→ **Using the information**:
a: In the Marathon report excerpt, where is the GTL demonstration plant that Marathon is participating in?
b: Write the next part of the Marathon report excerpt, picking up after its final sentence.

→ **Text shown**:
"""

Marathon has been engaged in GTL research and development since the early 1990s with the goal of creating a process and facility capable of converting natural gas into ultra-clean diesel fuel. Currently, Marathon is participating in a GTL demonstration plant at the Port of Catoosa near Tulsa, Oklahoma. Dedicated during the fourth quarter of 2003, this complex is part of the Department of Energy’s Ultra-Clean Fuels Program. This GTL technology development is being pursued in conjunction with Marathon’s proposed Qatar GTL project.

 

In the first quarter of 2004, Marathon will realign its segment reporting. A new segment, Integrated Gas, will be introduced and the Other Energy Related Businesses (“OERB”) segment will be eliminated. Of the business activities discussed above, the Gulf of Mexico crude oil pipeline systems, crude oil marketing activities and the Catoosa demonstration plant will be reported in the Exploration and Production segment. The refined products pipeline systems will be reported in the Refining, Marketing and Transportation segment. The remaining activities will comprise the Integrated Gas segment which will consist of LNG facilities, certain midstream gas plants and pipelines, non-equity natural gas marketing activity, and continued execution of other integrated gas strategies in the Atlantic and Pacific Basins, which may or may not be connected to Marathon’s E&P activity. For further information, see “Management’s Discussion and Analysis of Financial Condition and Results of Operations – Outlook” on page 47.

 

The above OERB discussion contains forward looking statements concerning the plans for a LNG facility and a LNG offtake transaction. Factors that could affect the plans for the LNG plant and LNG offtake transaction include the successful negotiation and execution of definitive purchase and sale agreements for gas supply and LNG offtake, board approval of the transactions, approval of the LNG project by the Government of Equatorial Guinea, unforeseen difficulty in negotiation of definitive agreements among project participants, inability or delay in obtaining necessary government and third-party approvals, unanticipated changes in market demand or supply, competition with similar projects, environmental issues, availability or construction of sufficient LNG vessels, and unforeseen hazards such as weather conditions. The foregoing factors (among others) could cause actual results to differ materially from those set forth in the forward-looking statements.

"""

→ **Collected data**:
"""

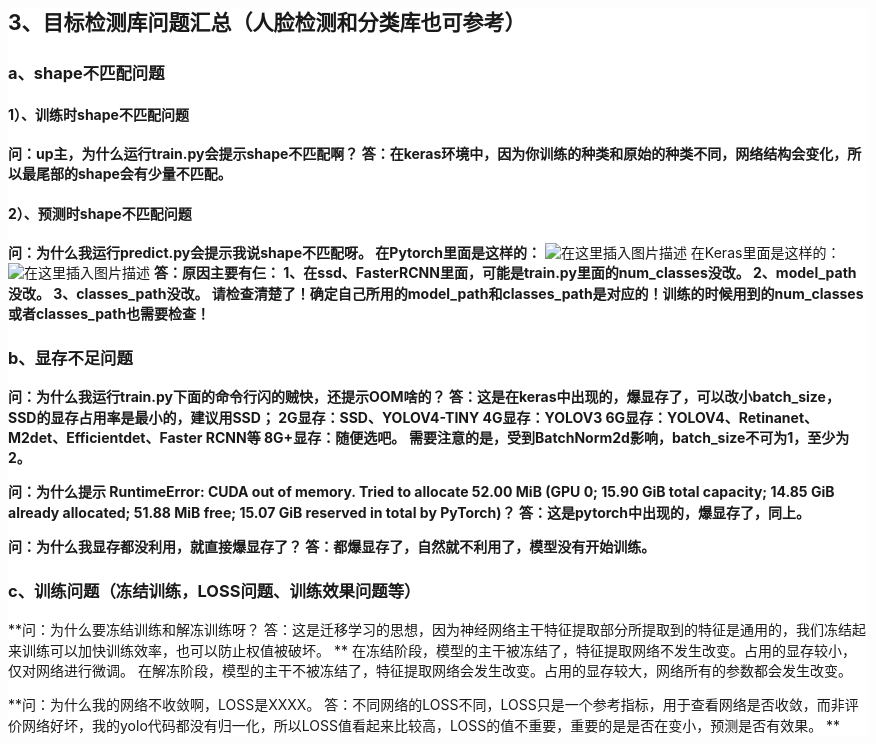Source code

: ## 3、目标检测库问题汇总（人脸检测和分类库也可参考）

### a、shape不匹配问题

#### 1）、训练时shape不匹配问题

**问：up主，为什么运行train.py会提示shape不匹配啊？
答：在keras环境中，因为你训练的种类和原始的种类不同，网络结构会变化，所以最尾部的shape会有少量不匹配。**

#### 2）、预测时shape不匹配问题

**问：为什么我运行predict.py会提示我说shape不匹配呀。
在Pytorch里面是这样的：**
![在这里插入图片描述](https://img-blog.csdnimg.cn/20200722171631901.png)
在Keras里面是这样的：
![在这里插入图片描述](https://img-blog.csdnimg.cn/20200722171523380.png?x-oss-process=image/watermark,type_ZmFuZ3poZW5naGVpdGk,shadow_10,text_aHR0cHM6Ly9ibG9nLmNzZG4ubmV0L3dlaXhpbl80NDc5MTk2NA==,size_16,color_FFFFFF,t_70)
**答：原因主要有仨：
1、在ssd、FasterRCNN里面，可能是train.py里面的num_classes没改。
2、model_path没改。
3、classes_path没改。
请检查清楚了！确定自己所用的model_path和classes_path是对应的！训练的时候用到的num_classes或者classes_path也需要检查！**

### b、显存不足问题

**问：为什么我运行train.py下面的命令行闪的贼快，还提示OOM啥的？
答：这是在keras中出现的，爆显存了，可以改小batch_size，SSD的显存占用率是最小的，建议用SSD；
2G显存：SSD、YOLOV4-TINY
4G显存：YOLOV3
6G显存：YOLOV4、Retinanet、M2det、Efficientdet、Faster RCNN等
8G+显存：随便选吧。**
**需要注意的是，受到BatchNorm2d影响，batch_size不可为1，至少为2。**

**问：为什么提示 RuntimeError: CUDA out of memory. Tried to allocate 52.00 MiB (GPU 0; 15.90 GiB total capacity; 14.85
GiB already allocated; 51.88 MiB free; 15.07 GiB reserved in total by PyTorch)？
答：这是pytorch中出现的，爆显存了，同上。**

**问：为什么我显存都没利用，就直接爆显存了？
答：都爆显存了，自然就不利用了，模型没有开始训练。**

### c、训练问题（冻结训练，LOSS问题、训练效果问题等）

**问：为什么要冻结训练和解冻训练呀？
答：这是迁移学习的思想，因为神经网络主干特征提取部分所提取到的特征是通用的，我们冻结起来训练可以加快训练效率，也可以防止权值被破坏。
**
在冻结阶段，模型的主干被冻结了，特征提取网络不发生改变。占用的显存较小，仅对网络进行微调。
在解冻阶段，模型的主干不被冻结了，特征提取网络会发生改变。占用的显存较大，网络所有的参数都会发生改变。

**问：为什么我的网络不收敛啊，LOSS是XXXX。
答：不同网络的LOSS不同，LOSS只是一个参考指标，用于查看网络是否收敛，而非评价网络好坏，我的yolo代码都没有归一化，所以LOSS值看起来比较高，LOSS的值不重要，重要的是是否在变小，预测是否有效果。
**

"""

→ **Responses for each task**:
a: At the Port of Catoosa near Tulsa, Oklahoma.

b:
Competition and Market Conditions

 

Strong competition exists in all sectors of the oil and gas industry and, in particular, in the exploration and development of new reserves. Marathon competes with major integrated and independent oil and gas companies for the acquisition of oil and gas leases and other properties, for the equipment and labor required to develop and operate those properties and in the marketing of oil and natural gas to end-users. Many of Marathon’s competitors have financial and other resources greater than those available to Marathon. As a consequence, Marathon may be at a competitive disadvantage in bidding for the rights to explore for oil and gas. Acquiring the more attractive exploration opportunities frequently requires competitive bids involving front-end bonus payments or commitments-to-work programs. Marathon also competes in attracting and retaining personnel, including geologists, geophysicists and other specialists. Based on industry sources, Marathon believes it currently ranks eighth among U.S.-based petroleum corporations on the basis of 2002 worldwide liquid hydrocarbon and natural gas production.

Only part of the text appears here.